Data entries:
----------------
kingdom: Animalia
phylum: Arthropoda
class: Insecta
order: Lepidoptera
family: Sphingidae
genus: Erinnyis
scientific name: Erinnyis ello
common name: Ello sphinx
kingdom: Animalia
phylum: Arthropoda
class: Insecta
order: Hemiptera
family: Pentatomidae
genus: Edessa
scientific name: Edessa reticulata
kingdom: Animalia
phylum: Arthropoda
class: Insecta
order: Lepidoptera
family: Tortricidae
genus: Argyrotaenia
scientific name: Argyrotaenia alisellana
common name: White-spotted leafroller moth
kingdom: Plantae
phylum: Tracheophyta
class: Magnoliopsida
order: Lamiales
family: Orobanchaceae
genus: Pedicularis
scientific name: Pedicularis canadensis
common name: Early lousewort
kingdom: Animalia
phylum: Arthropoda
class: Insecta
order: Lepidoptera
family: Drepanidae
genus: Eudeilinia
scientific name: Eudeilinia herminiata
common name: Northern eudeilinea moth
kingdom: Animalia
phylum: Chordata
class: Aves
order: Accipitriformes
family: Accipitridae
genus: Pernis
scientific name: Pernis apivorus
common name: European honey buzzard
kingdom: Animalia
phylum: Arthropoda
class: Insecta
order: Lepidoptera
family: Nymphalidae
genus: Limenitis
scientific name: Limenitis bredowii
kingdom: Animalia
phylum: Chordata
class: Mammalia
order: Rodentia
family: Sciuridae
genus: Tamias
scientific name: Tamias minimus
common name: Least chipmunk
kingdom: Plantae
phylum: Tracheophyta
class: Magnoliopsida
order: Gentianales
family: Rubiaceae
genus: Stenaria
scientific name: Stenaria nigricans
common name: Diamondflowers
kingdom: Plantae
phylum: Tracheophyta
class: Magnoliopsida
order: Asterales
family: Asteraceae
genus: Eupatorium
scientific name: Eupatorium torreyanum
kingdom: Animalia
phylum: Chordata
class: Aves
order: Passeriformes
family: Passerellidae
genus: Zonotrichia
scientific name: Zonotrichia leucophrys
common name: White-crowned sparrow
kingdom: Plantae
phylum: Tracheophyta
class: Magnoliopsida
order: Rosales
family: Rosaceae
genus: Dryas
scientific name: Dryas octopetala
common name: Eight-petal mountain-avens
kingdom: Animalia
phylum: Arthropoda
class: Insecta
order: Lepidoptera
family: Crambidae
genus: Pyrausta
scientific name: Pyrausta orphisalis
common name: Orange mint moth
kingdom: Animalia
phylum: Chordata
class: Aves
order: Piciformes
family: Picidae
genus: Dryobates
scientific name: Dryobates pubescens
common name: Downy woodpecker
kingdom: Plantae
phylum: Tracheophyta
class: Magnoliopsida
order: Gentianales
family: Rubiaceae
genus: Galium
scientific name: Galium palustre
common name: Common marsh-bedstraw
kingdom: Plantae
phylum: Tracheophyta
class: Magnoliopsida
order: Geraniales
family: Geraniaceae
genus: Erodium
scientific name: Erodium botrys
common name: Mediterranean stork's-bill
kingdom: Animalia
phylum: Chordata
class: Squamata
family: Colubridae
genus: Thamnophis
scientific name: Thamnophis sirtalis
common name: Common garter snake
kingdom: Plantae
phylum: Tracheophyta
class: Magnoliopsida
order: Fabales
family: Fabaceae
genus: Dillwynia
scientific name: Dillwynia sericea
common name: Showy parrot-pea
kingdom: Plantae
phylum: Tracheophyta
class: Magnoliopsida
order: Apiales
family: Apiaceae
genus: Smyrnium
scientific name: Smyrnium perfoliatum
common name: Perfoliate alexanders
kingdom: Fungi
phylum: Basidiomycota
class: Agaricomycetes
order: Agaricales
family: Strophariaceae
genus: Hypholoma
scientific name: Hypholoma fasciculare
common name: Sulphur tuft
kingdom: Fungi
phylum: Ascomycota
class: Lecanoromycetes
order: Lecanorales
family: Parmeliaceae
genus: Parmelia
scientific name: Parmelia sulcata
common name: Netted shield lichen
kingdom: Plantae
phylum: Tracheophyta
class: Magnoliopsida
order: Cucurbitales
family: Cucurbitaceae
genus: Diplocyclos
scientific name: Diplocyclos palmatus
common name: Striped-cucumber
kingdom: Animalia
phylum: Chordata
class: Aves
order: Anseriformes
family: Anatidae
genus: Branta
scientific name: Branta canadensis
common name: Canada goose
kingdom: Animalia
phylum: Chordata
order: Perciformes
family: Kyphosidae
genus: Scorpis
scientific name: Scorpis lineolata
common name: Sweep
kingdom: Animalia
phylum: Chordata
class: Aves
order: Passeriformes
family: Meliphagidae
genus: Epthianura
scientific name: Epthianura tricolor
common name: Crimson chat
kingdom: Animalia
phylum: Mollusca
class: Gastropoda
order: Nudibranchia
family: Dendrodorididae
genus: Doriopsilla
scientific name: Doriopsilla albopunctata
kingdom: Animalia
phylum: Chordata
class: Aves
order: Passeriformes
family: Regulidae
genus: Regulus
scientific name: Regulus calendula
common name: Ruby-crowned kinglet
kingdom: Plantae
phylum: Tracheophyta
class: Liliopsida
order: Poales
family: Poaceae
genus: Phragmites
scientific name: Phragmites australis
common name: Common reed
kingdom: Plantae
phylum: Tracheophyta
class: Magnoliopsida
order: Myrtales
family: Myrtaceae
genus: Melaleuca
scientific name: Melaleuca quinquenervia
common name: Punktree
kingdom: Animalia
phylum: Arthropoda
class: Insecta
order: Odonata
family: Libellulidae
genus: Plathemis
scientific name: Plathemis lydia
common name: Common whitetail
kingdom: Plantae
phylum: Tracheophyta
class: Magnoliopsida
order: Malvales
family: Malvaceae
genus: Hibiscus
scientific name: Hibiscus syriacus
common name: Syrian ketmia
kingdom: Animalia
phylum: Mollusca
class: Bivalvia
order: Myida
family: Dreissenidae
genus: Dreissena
----------------
▶ [TASK]
Reproduce the lines above, copying each one precisely.

▶ [RESULT OF THE TASK]
kingdom: Animalia
phylum: Arthropoda
class: Insecta
order: Lepidoptera
family: Sphingidae
genus: Erinnyis
scientific name: Erinnyis ello
common name: Ello sphinx
kingdom: Animalia
phylum: Arthropoda
class: Insecta
order: Hemiptera
family: Pentatomidae
genus: Edessa
scientific name: Edessa reticulata
kingdom: Animalia
phylum: Arthropoda
class: Insecta
order: Lepidoptera
family: Tortricidae
genus: Argyrotaenia
scientific name: Argyrotaenia alisellana
common name: White-spotted leafroller moth
kingdom: Plantae
phylum: Tracheophyta
class: Magnoliopsida
order: Lamiales
family: Orobanchaceae
genus: Pedicularis
scientific name: Pedicularis canadensis
common name: Early lousewort
kingdom: Animalia
phylum: Arthropoda
class: Insecta
order: Lepidoptera
family: Drepanidae
genus: Eudeilinia
scientific name: Eudeilinia herminiata
common name: Northern eudeilinea moth
kingdom: Animalia
phylum: Chordata
class: Aves
order: Accipitriformes
family: Accipitridae
genus: Pernis
scientific name: Pernis apivorus
common name: European honey buzzard
kingdom: Animalia
phylum: Arthropoda
class: Insecta
order: Lepidoptera
family: Nymphalidae
genus: Limenitis
scientific name: Limenitis bredowii
kingdom: Animalia
phylum: Chordata
class: Mammalia
order: Rodentia
family: Sciuridae
genus: Tamias
scientific name: Tamias minimus
common name: Least chipmunk
kingdom: Plantae
phylum: Tracheophyta
class: Magnoliopsida
order: Gentianales
family: Rubiaceae
genus: Stenaria
scientific name: Stenaria nigricans
common name: Diamondflowers
kingdom: Plantae
phylum: Tracheophyta
class: Magnoliopsida
order: Asterales
family: Asteraceae
genus: Eupatorium
scientific name: Eupatorium torreyanum
kingdom: Animalia
phylum: Chordata
class: Aves
order: Passeriformes
family: Passerellidae
genus: Zonotrichia
scientific name: Zonotrichia leucophrys
common name: White-crowned sparrow
kingdom: Plantae
phylum: Tracheophyta
class: Magnoliopsida
order: Rosales
family: Rosaceae
genus: Dryas
scientific name: Dryas octopetala
common name: Eight-petal mountain-avens
kingdom: Animalia
phylum: Arthropoda
class: Insecta
order: Lepidoptera
family: Crambidae
genus: Pyrausta
scientific name: Pyrausta orphisalis
common name: Orange mint moth
kingdom: Animalia
phylum: Chordata
class: Aves
order: Piciformes
family: Picidae
genus: Dryobates
scientific name: Dryobates pubescens
common name: Downy woodpecker
kingdom: Plantae
phylum: Tracheophyta
class: Magnoliopsida
order: Gentianales
family: Rubiaceae
genus: Galium
scientific name: Galium palustre
common name: Common marsh-bedstraw
kingdom: Plantae
phylum: Tracheophyta
class: Magnoliopsida
order: Geraniales
family: Geraniaceae
genus: Erodium
scientific name: Erodium botrys
common name: Mediterranean stork's-bill
kingdom: Animalia
phylum: Chordata
class: Squamata
family: Colubridae
genus: Thamnophis
scientific name: Thamnophis sirtalis
common name: Common garter snake
kingdom: Plantae
phylum: Tracheophyta
class: Magnoliopsida
order: Fabales
family: Fabaceae
genus: Dillwynia
scientific name: Dillwynia sericea
common name: Showy parrot-pea
kingdom: Plantae
phylum: Tracheophyta
class: Magnoliopsida
order: Apiales
family: Apiaceae
genus: Smyrnium
scientific name: Smyrnium perfoliatum
common name: Perfoliate alexanders
kingdom: Fungi
phylum: Basidiomycota
class: Agaricomycetes
order: Agaricales
family: Strophariaceae
genus: Hypholoma
scientific name: Hypholoma fasciculare
common name: Sulphur tuft
kingdom: Fungi
phylum: Ascomycota
class: Lecanoromycetes
order: Lecanorales
family: Parmeliaceae
genus: Parmelia
scientific name: Parmelia sulcata
common name: Netted shield lichen
kingdom: Plantae
phylum: Tracheophyta
class: Magnoliopsida
order: Cucurbitales
family: Cucurbitaceae
genus: Diplocyclos
scientific name: Diplocyclos palmatus
common name: Striped-cucumber
kingdom: Animalia
phylum: Chordata
class: Aves
order: Anseriformes
family: Anatidae
genus: Branta
scientific name: Branta canadensis
common name: Canada goose
kingdom: Animalia
phylum: Chordata
order: Perciformes
family: Kyphosidae
genus: Scorpis
scientific name: Scorpis lineolata
common name: Sweep
kingdom: Animalia
phylum: Chordata
class: Aves
order: Passeriformes
family: Meliphagidae
genus: Epthianura
scientific name: Epthianura tricolor
common name: Crimson chat
kingdom: Animalia
phylum: Mollusca
class: Gastropoda
order: Nudibranchia
family: Dendrodorididae
genus: Doriopsilla
scientific name: Doriopsilla albopunctata
kingdom: Animalia
phylum: Chordata
class: Aves
order: Passeriformes
family: Regulidae
genus: Regulus
scientific name: Regulus calendula
common name: Ruby-crowned kinglet
kingdom: Plantae
phylum: Tracheophyta
class: Liliopsida
order: Poales
family: Poaceae
genus: Phragmites
scientific name: Phragmites australis
common name: Common reed
kingdom: Plantae
phylum: Tracheophyta
class: Magnoliopsida
order: Myrtales
family: Myrtaceae
genus: Melaleuca
scientific name: Melaleuca quinquenervia
common name: Punktree
kingdom: Animalia
phylum: Arthropoda
class: Insecta
order: Odonata
family: Libellulidae
genus: Plathemis
scientific name: Plathemis lydia
common name: Common whitetail
kingdom: Plantae
phylum: Tracheophyta
class: Magnoliopsida
order: Malvales
family: Malvaceae
genus: Hibiscus
scientific name: Hibiscus syriacus
common name: Syrian ketmia
kingdom: Animalia
phylum: Mollusca
class: Bivalvia
order: Myida
family: Dreissenidae
genus: Dreissena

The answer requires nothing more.